My mother's name is Joan, and in her youth she was a strong, self-determined and rather strict woman. Underneath this armour of typical British resolve, however, lay a kindness which occasionally shone through the rare, yet often welcomed cracks. As her only child, and raising me as a single parent, I learned a great level of self-reliance from her, perhaps in the end almost too great. Being two strong-willed individuals we would often clash, and to my detriment I had rarely visited her in the preceding years, thinking of her still as the proud, self-determined woman I had grown up grudgingly admiring from a distance.
I had received several worrying phone calls from one of the carers who worked at the nursing home. His name was Benjamin Haig, and I owed him a great deal of gratitude for the amount of time he had taken to explain my mother's situation to me, not to mention the care he had shown her for some time. Based on the recommendations of the nursing staff, that seeing her son may help stem her confusion and raise her spirits, and with no small sense of guilt, I made the four hour bus journey through the wilderness, admiring the sheer scale of the landscape on the way.
After taking a taxi from the bus station to the outskirts of Inverness, I found myself hesitating at the gates of Cradlehall Nursing Home.

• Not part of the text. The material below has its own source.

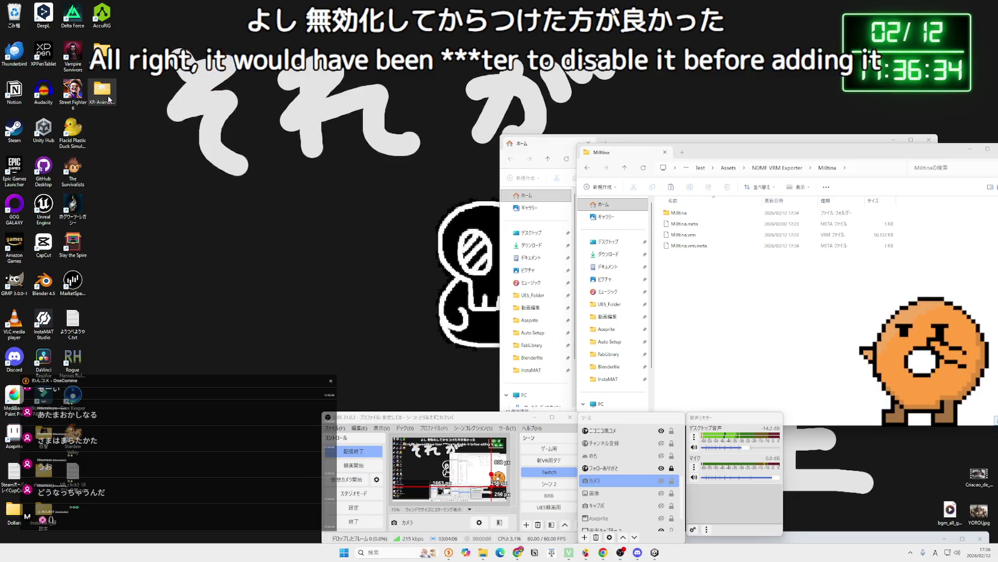
Relaunch XR Animator via electron.exe in the XR-Animator folder and enlarge the avatar.
double_click(108, 99)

Conversations were often tense with my mother, but what concerned me the most was what my reaction would be to see this once infallible woman, now confused, frail, and diminished in stature. Physical deterioration is a terrible thing - watching loved ones grow frail, taking on the shadow-like form of their previous selves - but the robbing of their faculties, their very ability to recognise their families and friends, is a particularly bitter pill to swallow.
Calming my nerves, and focussing on a happy childhood memory I had of my mother baking cakes for me on an Autumn afternoon, I passed through the gates, entering the reception area via two large security doors. While the home was quite modern and its walls were papered in a friendly peach colour, occasionally sporting a cheerfully framed painting or two, the sting of disinfectant in the air still invaded my impression of the building; a place where the forgotten are left to wither when society has no further use for them.
At the front desk I gave my name, and was immediately greeted by the happy and enthusiastic smiles of several of the nursing staff.
“Joan always talks about you: The Writer. She will be so happy that you’re here!” exclaimed one of the nurses.
Her name was nurse Miller and she seemed a jovial type with round features and kind eyes, but her seemingly oblivious attitude to my mother's condition worried me. Surely the nurses should have been aware of their patients' health?
As we walked down the brightly lit hallways, passing the occasional room with its door lying open revealing residents who seemed both content yet lost, I questioned nurse Miller about my mother and how she had been. I wanted to prepare myself. While I had recovered somewhat from the guilt of my inaction at the sound of my neighbour's child crying in pain, my nerves were still not entirely healed, and the thought of my mother losing her mind in a nursing home was enough to send me teetering once more on the edge. I knew that if nurse Miller could inform me of her condition, then perhaps I could more readily deal with the shock.
Finally, we stopped outside of an anonymous room. Nurse Miller stood staring at me with a puzzled look on her face. “Your mum is fine, in fact she is one of our most popular residents. She often keeps the others going.”
“Then why did Mr Haig phone me?” I enquired, half relieved, half angry.
“Benjamin Haig, the carer who has been looking after my mother.”
“Oh! You must be mistaken. Benjamin Haig isn't a carer here, but he has been visiting your mother daily,” she answered, confused. “I don’t understand. I assumed you knew that, as he said he was a friend of yours.”